When the operation finishes, we query the /invocations/resource1 and /invocations/resource2 to retrieve the details of those calls to stubby so that we can verify they contained the expected data in each batched call.

One thing I don't particularly like about my solution is that these invocations are kept in-memory, and are never cleaned up. I suppose it's not a major concern for us as we start-up and tear-down an instance of stubby for each test suite so it's never a long-lived process. Perhaps, this could be more detrimental for other users.

I like the idea of logging to yaml files instead of (or in addition to in-memory) because as you said, we then wouldn't need to go through another admin web interface to get it and could just parse the files (grep, tail, etc.) directly. It probably wouldn't be very difficult to make both the in-memory and yaml files logging turned on based on a config flag (or command line arg).

I'll try to work on this in the next few days, as well as indenting with spaces, cleaning up the using lines, and adding the README.md section with a description.

gregkowalski avatar Aug 08 '14 05:08 gregkowalski

Thanks for the diagram. Very informative.

Do you use the HTTP interface for the admin portal or the programmatic calls? Do you do assertions on specific properties of the invocation or just that it occured x times?

mrak avatar Aug 08 '14 18:08 mrak

At the moment, we use the HTTP interface for the admin portal but since we are hosting stubby within the testing assembly, we could switch to the programmatic calls very easily (and it probably would make things more efficient).

We do assertions on properties of the invocation, and more specifically we verify that each invocation contained the correct data in the payload.

gregkowalski avatar Aug 08 '14 20:08 gregkowalski

Just created an issue #12 without seeing there was a pullrequest already for that. I really need that feature for our tests as well.

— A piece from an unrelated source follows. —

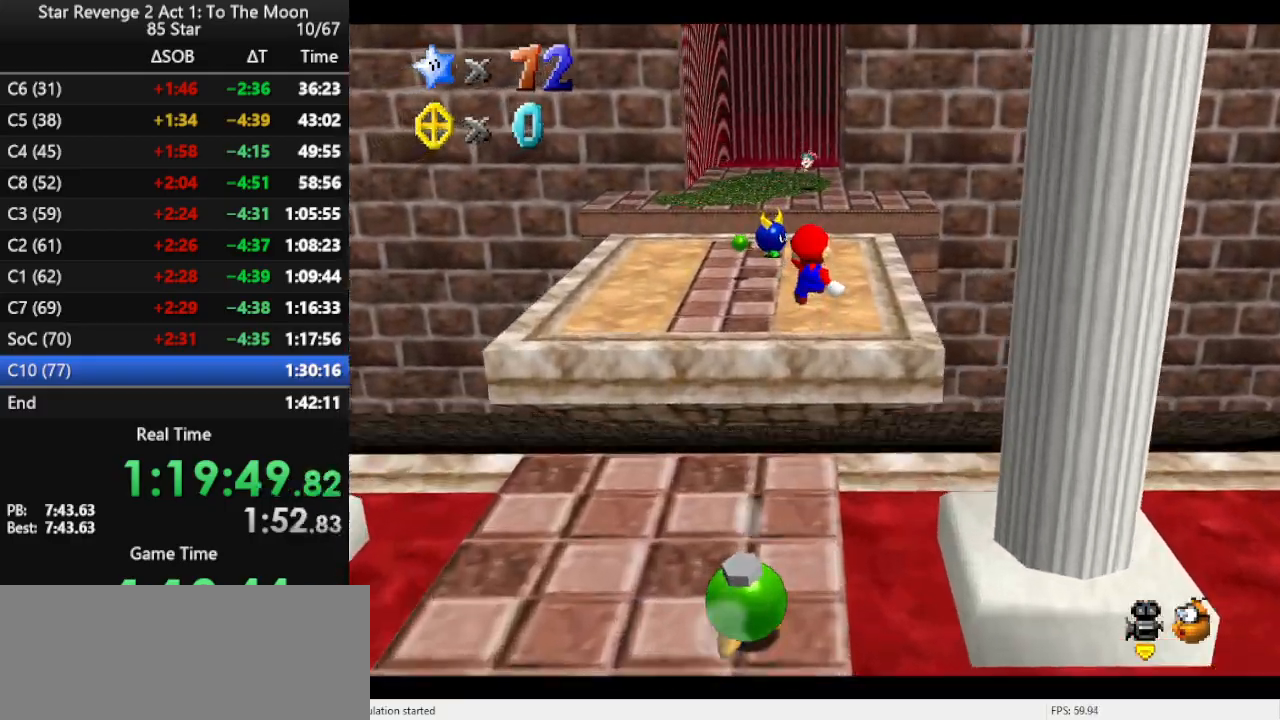
{"buttons": [], "left_stick": "up-right", "events": [[267, "left_stick", "up-right"]]}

Any updates?

sledoux avatar Aug 15 '16 15:08 sledoux

As it stands now the changes are quite difficult to read at a glance, as all of the formatting and whitespace was changed. Matching these with the original project will make review much easier.

A README change that describes the use of this feature in the same style as the existing documentation would also help.

The feature is a good one, but this PR is not easy to review or audit, so it dropped off of my radar as my life outside of open source has gotten busier.